As any exploration depends on the data to be explored, there are no general recipes for EDA. However, we can collect a set of good practices and recommendations.
7.2.1 The principles of EDA
As a quick summary, here are the 10 principles of EDA mentioned above:
Start with a clean slate and explicitly load all data and all required packages.
Structure, document, and comment your analysis.
Make copies (and copies of copies) of your data.
Know your data (variables and observations).
Know and deal with unusual variables and unusual values.
Inspect the distributions of variables.
Use filter variables to identify and select sub-sets of observations.
Inspect relationships between variables.
Inspect trends over time or repeated measurements.
Create graphs that convey their messages as clearly as possible.
In Section 4.2 Essentials of EDA, these princpiles are illustrated in the context of some data collected in an investigation on the benefits of positive psychology interventions (described in Appendix B1).

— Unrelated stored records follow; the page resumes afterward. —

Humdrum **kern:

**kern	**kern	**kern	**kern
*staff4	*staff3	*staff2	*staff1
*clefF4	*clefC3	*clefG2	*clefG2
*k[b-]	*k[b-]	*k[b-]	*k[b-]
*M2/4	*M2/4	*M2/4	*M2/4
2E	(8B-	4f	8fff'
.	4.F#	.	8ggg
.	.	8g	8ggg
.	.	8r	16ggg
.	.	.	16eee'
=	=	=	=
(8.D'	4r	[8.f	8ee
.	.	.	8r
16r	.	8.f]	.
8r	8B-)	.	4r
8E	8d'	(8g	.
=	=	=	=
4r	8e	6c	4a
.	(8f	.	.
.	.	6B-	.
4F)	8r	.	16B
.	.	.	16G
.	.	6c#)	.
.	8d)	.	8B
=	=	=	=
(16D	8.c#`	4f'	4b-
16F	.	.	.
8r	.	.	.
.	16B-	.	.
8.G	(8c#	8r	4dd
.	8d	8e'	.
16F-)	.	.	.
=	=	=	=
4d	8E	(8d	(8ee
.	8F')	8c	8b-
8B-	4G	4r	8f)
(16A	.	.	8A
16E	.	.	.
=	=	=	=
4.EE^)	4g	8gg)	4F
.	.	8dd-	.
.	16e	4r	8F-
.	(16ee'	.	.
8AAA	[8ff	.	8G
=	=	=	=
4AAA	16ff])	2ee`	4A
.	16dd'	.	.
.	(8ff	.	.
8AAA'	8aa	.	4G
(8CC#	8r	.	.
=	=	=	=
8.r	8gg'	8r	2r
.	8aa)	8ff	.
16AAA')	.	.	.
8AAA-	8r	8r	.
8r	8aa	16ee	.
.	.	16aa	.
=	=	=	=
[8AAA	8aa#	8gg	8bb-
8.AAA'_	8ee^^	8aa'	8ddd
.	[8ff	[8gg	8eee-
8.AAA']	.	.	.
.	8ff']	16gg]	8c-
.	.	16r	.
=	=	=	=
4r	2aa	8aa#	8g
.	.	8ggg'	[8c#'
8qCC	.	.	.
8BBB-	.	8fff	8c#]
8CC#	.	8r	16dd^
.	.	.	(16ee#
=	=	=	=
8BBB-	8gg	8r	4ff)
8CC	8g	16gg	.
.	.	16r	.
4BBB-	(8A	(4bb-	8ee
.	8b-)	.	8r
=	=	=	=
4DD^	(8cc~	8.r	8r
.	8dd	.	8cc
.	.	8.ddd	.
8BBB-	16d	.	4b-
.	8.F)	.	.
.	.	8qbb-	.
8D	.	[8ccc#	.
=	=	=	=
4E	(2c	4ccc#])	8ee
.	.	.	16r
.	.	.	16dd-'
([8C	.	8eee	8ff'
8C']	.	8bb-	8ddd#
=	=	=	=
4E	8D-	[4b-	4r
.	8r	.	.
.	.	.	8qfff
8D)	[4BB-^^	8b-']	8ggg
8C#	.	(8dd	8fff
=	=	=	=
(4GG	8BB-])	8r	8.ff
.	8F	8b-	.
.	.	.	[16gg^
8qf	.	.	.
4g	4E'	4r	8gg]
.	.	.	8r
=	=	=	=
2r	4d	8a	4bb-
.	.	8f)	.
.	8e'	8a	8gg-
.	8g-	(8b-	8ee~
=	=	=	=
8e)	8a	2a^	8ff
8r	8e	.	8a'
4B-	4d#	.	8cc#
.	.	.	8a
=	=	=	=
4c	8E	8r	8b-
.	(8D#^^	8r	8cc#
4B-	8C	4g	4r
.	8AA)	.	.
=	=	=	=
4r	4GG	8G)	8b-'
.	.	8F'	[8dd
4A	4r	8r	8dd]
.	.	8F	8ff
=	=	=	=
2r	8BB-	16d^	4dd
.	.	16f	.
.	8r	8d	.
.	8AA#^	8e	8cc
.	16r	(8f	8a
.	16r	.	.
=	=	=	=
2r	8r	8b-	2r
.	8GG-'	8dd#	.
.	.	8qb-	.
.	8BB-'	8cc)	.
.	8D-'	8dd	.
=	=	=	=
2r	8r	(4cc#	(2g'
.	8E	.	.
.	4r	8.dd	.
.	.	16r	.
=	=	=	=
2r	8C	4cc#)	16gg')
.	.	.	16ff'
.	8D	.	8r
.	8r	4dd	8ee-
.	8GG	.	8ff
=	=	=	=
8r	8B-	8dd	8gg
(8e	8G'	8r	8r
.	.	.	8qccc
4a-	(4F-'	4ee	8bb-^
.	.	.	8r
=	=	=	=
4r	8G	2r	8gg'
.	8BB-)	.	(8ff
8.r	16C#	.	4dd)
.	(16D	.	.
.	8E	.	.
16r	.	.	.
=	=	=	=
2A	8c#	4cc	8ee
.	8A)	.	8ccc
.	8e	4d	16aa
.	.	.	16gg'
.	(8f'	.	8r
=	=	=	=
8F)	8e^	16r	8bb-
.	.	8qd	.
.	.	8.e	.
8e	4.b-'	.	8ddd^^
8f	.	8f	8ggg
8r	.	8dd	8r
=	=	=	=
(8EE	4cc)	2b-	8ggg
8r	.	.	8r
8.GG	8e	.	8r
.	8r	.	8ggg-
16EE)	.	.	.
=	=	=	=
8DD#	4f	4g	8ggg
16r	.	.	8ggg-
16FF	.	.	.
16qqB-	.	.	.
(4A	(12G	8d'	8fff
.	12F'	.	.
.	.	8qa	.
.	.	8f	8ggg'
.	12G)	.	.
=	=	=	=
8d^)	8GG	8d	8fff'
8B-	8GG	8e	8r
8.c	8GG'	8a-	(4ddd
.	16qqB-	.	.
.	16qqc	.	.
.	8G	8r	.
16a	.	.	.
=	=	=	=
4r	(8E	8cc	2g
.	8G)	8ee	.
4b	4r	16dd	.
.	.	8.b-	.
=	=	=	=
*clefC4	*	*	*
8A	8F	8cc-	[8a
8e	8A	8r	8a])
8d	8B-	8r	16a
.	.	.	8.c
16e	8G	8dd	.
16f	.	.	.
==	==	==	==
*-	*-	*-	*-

7.2.2 Caveat: Explaining vs. predicting in science
Discovering some pattern in data is usually interesting and exciting. However, me must be very careful to avoid drawing premature conclusions from it. Importantly, any observed relationship between variables could be spurious, merely due to chance fluctuations. Hence, before getting carried away by discovering some pattern in our data, we must always keep in mind:
- Science 101: To really find something, we need to predict it — and ideally replicate it under different conditions.
Thus, taking into account the principles of EDA does never guarantee any results, but provides valuable insights into the structure and contents of a dataset. Gaining such insights before embarking on statistical tests minimizes the risk of missing something important or violating key assumptions. However, EDA does not replace solid research design and sound practices of inferential statistics.